Disappointed, and somewhat mortified at the result, I returned immediately to the gun-smith (who enjoyed a hearty laugh at my expense), to have the gun completed as a rifle.
"Stay a couple of hours," said he, "and you can take the gun along with you." The gun was finished, and when he put it into my hands, he said: "Now,I want you to go and shoot in the same place, with the same charge of powder- aiming exactly as you did before; don't mind where the balls go- make ten deliberate shots, and then look at the results."
I did so, and was greatly astonished to find but one hole in the block! The balls had followed each other in nearly the same track, enlarging the hole perhaps a little at each fire, to about an inch across at the greatest diameter. They had, however, glaced into one common centre, each welding itself to those that had gone before, and I cut from the block the ten balls, consolidated into one single mass of lead.

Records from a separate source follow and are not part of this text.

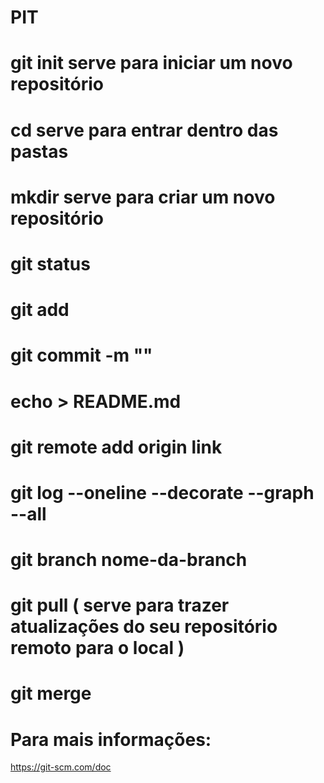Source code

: # PIT
# git init serve para iniciar um novo repositório
# cd serve para entrar dentro das pastas
# mkdir serve para criar um novo repositório
# git status
# git add
# git commit -m ""
# echo > README.md
# git remote add origin link 
# git log --oneline --decorate --graph --all
# git branch nome-da-branch
# git pull ( serve para trazer atualizações do seu repositório remoto para o local )
# git merge

# Para mais informações: 
https://git-scm.com/doc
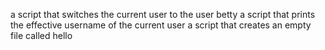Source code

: a script that switches the current user to the user betty
 a script that prints the effective username of the current user 
a script that creates an empty file called hello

The result was conclusive; the naked undissembled fact, of the superiority of the rifle, stood before me in silent triumph; and I began anew to study the cause of so great a difference in the same gun, where nothing had been added-- where nothing that remained had been changed, and where even a part had been taken away!"
The author took a scientific approach to guns and came up with a lot of interesting conclusions for his day. A very interesting book, if it can be found.